When she had gone, Lawrence spoke in a low voice. “We don’t know yet. Since we didn’t succeed very well last time, we’re open to suggestions.”
“We are all eyes,” Elvis said.
“Well, since it’s been so long since you’ve visited Earth, maybe you should lay low awhile, get to know the place,” I said. “Things have changed a lot in fifty years, you know. I mean, not the general stupidity of our leaders, that hasn’t changed, but other things have.”
“How do we do that? Lay low?” Elvis said.
“Sorry,” I said. “Another figure of speech. I mean, well, find a place to hide the ship, and just hang out for a while, like you did last time.” Catching Elvis’s puzzled frown, I amended my suggestion. “You know, remain inconspicuous and meet people and observe the culture.”
“We do not know many figures of speech,” Elvis said, “only ones we learned the last time we were here, and from television and radio before our infoscan broke. Our translator does not recognize many of them.”
“I think you’re right, Hank,” Lawrence said. “I’ve always felt that if only I could have stayed longer in Española, I would have understood better how to approach Earth people, and I would have made fewer mistakes.”
“Our boss wants us to appear threatening and powerful,” Elvis said. His chin was streaked with honey. “But he does not have to deal with the consequences. Larry is a diplomat—a very good diplomat. He is very diplomatic.” He took another bite of biscuit. “And now that Larry has been reading Mr. Overstreet’s book, he understands Earth people better.”
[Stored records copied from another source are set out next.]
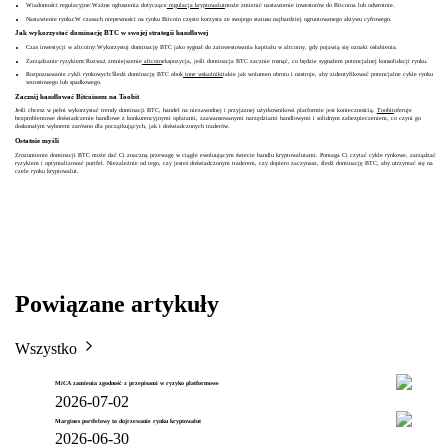
Wiadomości regulacyjne:Ważne ogłoszenia dotyczące
regulacja kryptowalut
może zmienić nastawienie inwestorów do Bitcoina lub odwrotnie.
Nastawienie rynku:W czasach niepewności na rynku Bitcoin często korzysta ze swojego statusu najbardziej ugruntowanego aktywu cyfrowego.
Jak wykorzystać dominację BTC w swojej strategii handlowej
Czas inwestycji w altcoiny:Wykorzystuj dominację BTC jako sygnał do zainwestowania kapitału w altcoiny, gdy pojawią się oznaki osłabienia.
Zarządzanie ryzykiem:Rozważ zmniejszenie
altcoin
ekspozycja, jeśli dominacja BTC zacznie rosnąć, co będzie sygnałem potencjalnej konsolidacji rynku.
Rozpoznawanie cykli rynkowych:Śledź dominację BTC obok
inne wskaźniki
takie jak wolumen obrotu i nastroje, aby zidentyfikować potencjalne cykle rynku
wzrostowego lub spadkowego.
Zacznij handlować Bitcoinem na Toobit
Jeśli chcesz w pełni wykorzystać trendy dominacji BTC, handel na niezawodnej i przyjaznej użytkownikowi platformie jest koniecznością.
Toobit
oferuje
bezproblemowe doświadczenie handlowe z konkurencyjnymi opłatami, zaawansowanymi narzędziami handlowymi i solidnym zabezpieczeniem, co czyni go
doskonałym wyborem zarówno dla początkujących, jak i doświadczonych traderów.
Ostatnie myśli
Zrozumienie dominacji BTC może dać Ci znaczną przewagę w ciągle ewoluującym świecie handlu kryptowalutami. Pomaga Ci czytać cykle rynkowe, zarządzać
ryzykiem i optymalizować portfel. Niezależnie od tego, czy jesteś doświadczonym traderem, czy dopiero zaczynasz, śledź dominację BTC, aby utrzymać się na
czele rynku kryptowalut.
Powiązane artykuły
Wszystko
MiCA zamienia zgodność z przepisami w ryzyko platformowe
2026-07-02
Margines portfelowy to dojrzewanie rynku kryptowalut
2026-06-30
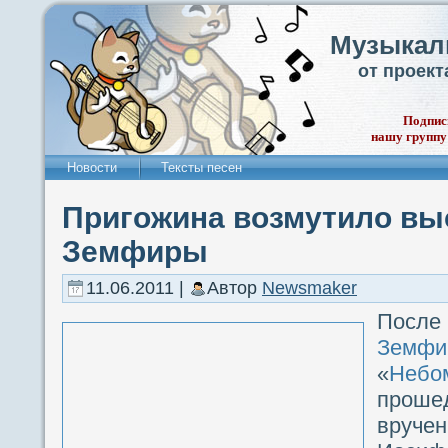
Музыкал
от проек
Подпис
нашу группу
Новости
Тексты песен
Пригожина возмутило вы
Земфиры
11.06.2011 |
Автор
Newsmaker
После
Земфи
«
Небо
прош
вруче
“Which book is that?” I felt a twinge of apprehension.
“You don’t know Mr. Overstreet’s book, Hank? It was a bestseller. Larry found it in his room at the Siesta. It is called The Mature Mind.”
“Yeah? What does it say about Earth people and their resistance to disarmament?”
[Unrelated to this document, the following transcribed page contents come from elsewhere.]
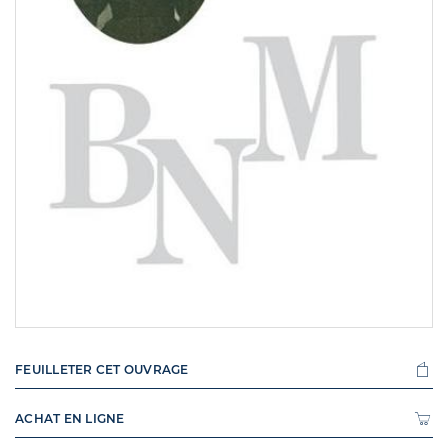
FEUILLETER CET OUVRAGE
ACHAT EN LIGNE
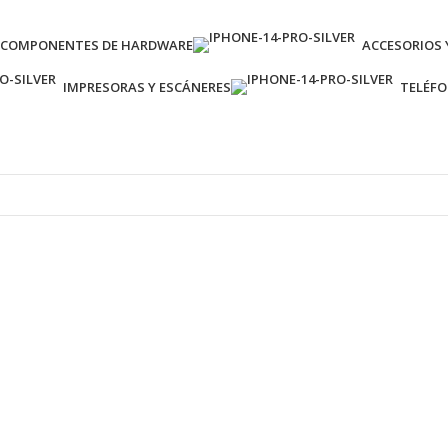
COMPONENTES DE HARDWARE
ACCESORIOS 
IMPRESORAS Y ESCÁNERES
TELÉF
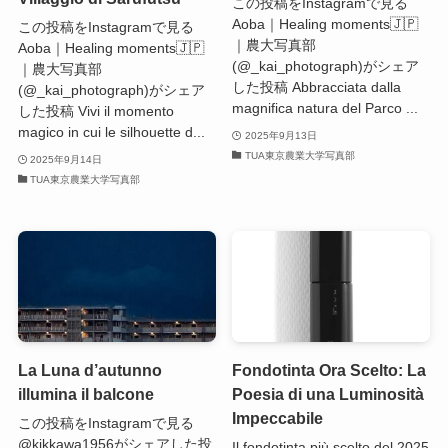
この投稿をInstagramで見る
Aoba｜Healing moments🇯🇵
この投稿をInstagramで見る
｜農大写真部
Aoba｜Healing moments🇯🇵
(@_kai_photograph)がシェア
｜農大写真部
した投稿 Abbracciata dalla
(@_kai_photograph)がシェア
magnifica natura del Parco ...
した投稿 Vivi il momento
magico in cui le silhouette d...
2025年9月13日
TUA東京農業大学写真部
2025年9月14日
TUA東京農業大学写真部
La Luna d’autunno
Fondotinta Ora Scelto: La
illumina il balcone
Poesia di una Luminosità
Impeccabile
この投稿をInstagramで見る
@kikkawa1956がシェアした投
Il fondotinta più scelto del 2025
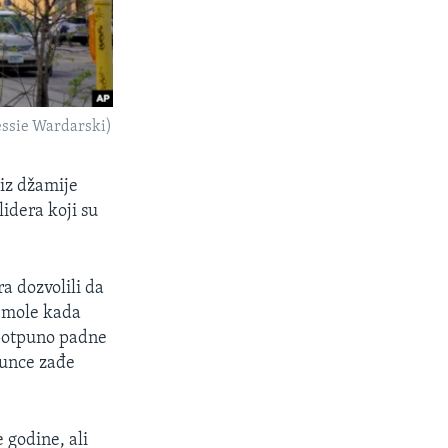
Jessie Wardarski)
i
iz džamije
idera koji su
a dozvolili da
 mole kada
 potpuno padne
sunce zađe
 godine, ali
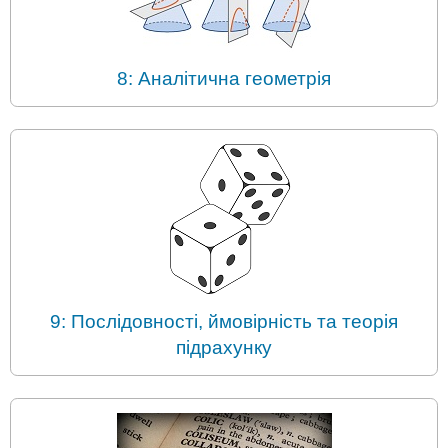
8: Аналітична геометрія
9: Послідовності, ймовірність та теорія
підрахунку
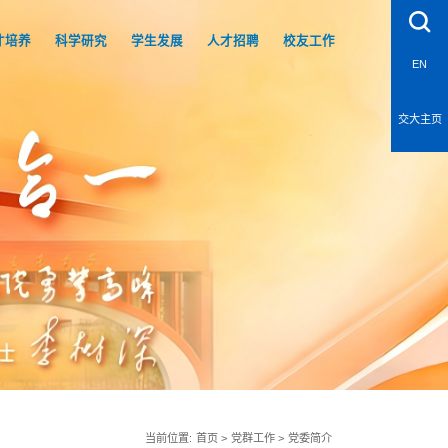
才培养
科学研究
学生发展
人才招聘
校友工作
EN
交大主页
当前位置:
首页
>
党群工作
>
党委简介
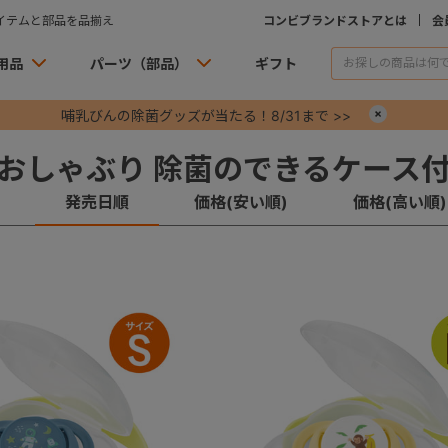
イテムと部品を品揃え
コンビブランドストアとは
会
用品
パーツ（部品）
ギフト
哺乳びんの除菌グッズが当たる！8/31まで >>
×
おしゃぶり 除菌のできるケース付
発売日順
価格(安い順)
価格(高い順)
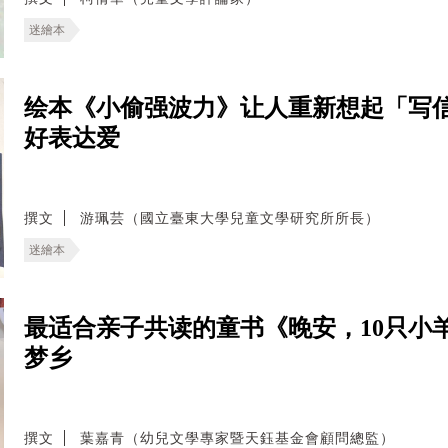
迷繪本
绘本《小偷强波力》让人重新想起「写
好表达爱
撰文
游珮芸（國立臺東大學兒童文學研究所所長）
迷繪本
最适合亲子共读的童书《晚安，10只小
梦乡
撰文
葉嘉青（幼兒文學專家暨天鈺基金會顧問總監）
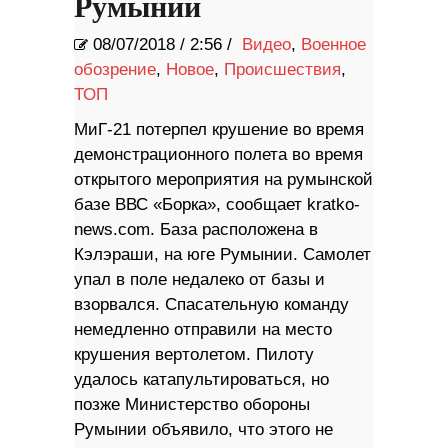
Румынии
08/07/2018
/
2:56 /
Видео
,
Военное
обозрение
,
Новое
,
Происшествия
,
ТОП
МиГ-21 потерпел крушение во время
демонстрационного полета во время
открытого мероприятия на румынской
базе ВВС «Борка», сообщает kratko-
news.com. База расположена в
Кэлэраши, на юге Румынии. Самолет
упал в поле недалеко от базы и
взорвался. Спасательную команду
немедленно отправили на место
крушения вертолетом. Пилоту
удалось катапультироваться, но
позже Министерство обороны
Румынии объявило, что этого не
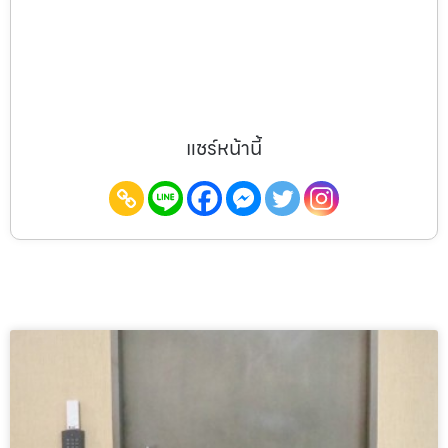
แชร์หน้านี้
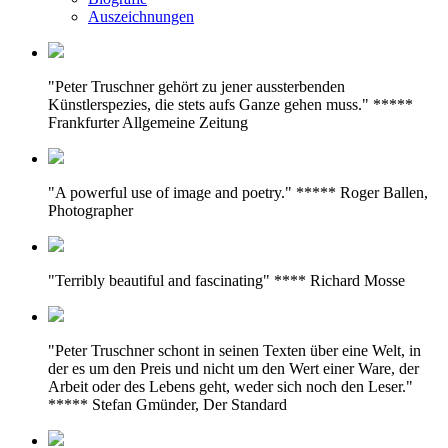
Auszeichnungen
"Peter Truschner gehört zu jener aussterbenden
Künstlerspezies, die stets aufs Ganze gehen muss." *****
Frankfurter Allgemeine Zeitung
"A powerful use of image and poetry." ***** Roger Ballen,
Photographer
"Terribly beautiful and fascinating" **** Richard Mosse
"Peter Truschner schont in seinen Texten über eine Welt, in
der es um den Preis und nicht um den Wert einer Ware, der
Arbeit oder des Lebens geht, weder sich noch den Leser."
***** Stefan Gmünder, Der Standard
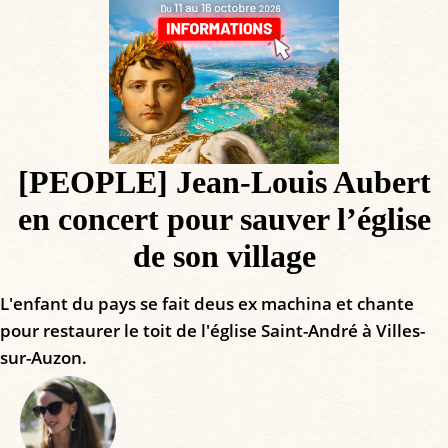
[PEOPLE] Jean-Louis Aubert
en concert pour sauver l’église
de son village
L'enfant du pays se fait deus ex machina et chante
pour restaurer le toit de l'église Saint-André à Villes-
sur-Auzon.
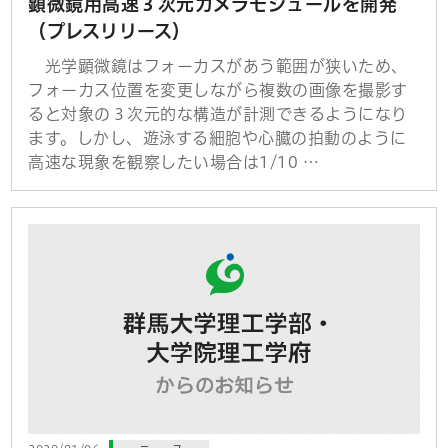
顕微鏡用高速３次元カメラモジュールを開発
（プレスリリース）
光学顕微鏡はフォーカスがあう範囲が狭いため、
フォーカス位置を変更しながら複数の画像を撮影す
ると対象の３次元的な構造が計測できるようになり
ます。しかし、遊泳する細胞や心臓の拍動のように
高速な現象を観察したい場合は1/10 …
He dipped a forkful of hash browns into a small puddle of ketchup, and frowned thoughtfully. “It says, ‘all childish minds are dangerous, but particularly when those minds are housed in adult bodies; for then they have the power to put their immaturities fully and disastrously into effect.’”
I raised my eyebrows. “Sounds like he has our number.” When Elvis looked up, I amended, “Sounds like he knows our leaders pretty well.”
“I was Mr. Smith before,” Lawrence told me. “For our present purposes, can I still be Mr. Smith, do you think?” Lawrence asked.
“Sure,” I said. “But people are a little less formal these days.”
“So I should introduce myself as ‘Lawrence’?”
“‘Larry’ would be better,” I said. “It sounds friendlier.”
“Like ‘Hank’ for ‘Henry,’” Elvis said. He had cleaned his plate and was reaching for his comb.
Lawrence and I looked at him. Call me arrogant, but for once I knew just what this highly evolved alien was thinking because I was thinking the same thing.
“You said ‘inconspicuous’?” Lawrence said.
Elvis paused. “What’s wrong?”
“First, we go shopping,” I said.
Elvis brightened. “New threads?”
I left my last buck on the table. My pocket held a diamond, but I didn’t have a finger to put it on. I was ready to check into the Heartbreak Hotel.
 See H.A. Overstreet, The Mature Mind (New York: W.W. Norton, 1949).